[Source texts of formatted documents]
◇ ◇ ◇ ◇ ◇

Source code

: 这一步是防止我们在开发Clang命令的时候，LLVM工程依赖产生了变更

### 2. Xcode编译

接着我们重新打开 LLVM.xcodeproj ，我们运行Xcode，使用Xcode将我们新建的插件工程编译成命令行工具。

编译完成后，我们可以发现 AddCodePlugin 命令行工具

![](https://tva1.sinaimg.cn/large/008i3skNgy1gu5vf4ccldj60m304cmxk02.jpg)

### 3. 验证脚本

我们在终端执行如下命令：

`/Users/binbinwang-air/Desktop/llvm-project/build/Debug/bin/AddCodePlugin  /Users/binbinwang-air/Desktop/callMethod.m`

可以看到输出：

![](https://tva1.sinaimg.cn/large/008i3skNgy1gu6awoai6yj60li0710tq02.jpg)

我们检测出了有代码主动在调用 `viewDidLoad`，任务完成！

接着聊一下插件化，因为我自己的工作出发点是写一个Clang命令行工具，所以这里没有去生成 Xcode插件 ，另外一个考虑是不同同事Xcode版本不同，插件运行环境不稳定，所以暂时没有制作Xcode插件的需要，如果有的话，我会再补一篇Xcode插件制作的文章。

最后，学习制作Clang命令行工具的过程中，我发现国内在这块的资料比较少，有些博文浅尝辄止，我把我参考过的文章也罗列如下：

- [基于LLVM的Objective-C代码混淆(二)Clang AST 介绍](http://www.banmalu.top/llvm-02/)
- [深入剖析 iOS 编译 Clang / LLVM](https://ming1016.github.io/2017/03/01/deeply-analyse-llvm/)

◇ ◇ ◇ ◇ ◇

• [Work task]
Reproduce the records above character for character, changing nothing.

• [Response to this exercise]
Source code

: 这一步是防止我们在开发Clang命令的时候，LLVM工程依赖产生了变更

### 2. Xcode编译

接着我们重新打开 LLVM.xcodeproj ，我们运行Xcode，使用Xcode将我们新建的插件工程编译成命令行工具。

编译完成后，我们可以发现 AddCodePlugin 命令行工具

![](https://tva1.sinaimg.cn/large/008i3skNgy1gu5vf4ccldj60m304cmxk02.jpg)

### 3. 验证脚本

我们在终端执行如下命令：

`/Users/binbinwang-air/Desktop/llvm-project/build/Debug/bin/AddCodePlugin  /Users/binbinwang-air/Desktop/callMethod.m`

可以看到输出：

![](https://tva1.sinaimg.cn/large/008i3skNgy1gu6awoai6yj60li0710tq02.jpg)

我们检测出了有代码主动在调用 `viewDidLoad`，任务完成！

接着聊一下插件化，因为我自己的工作出发点是写一个Clang命令行工具，所以这里没有去生成 Xcode插件 ，另外一个考虑是不同同事Xcode版本不同，插件运行环境不稳定，所以暂时没有制作Xcode插件的需要，如果有的话，我会再补一篇Xcode插件制作的文章。

最后，学习制作Clang命令行工具的过程中，我发现国内在这块的资料比较少，有些博文浅尝辄止，我把我参考过的文章也罗列如下：

- [基于LLVM的Objective-C代码混淆(二)Clang AST 介绍](http://www.banmalu.top/llvm-02/)
- [深入剖析 iOS 编译 Clang / LLVM](https://ming1016.github.io/2017/03/01/deeply-analyse-llvm/)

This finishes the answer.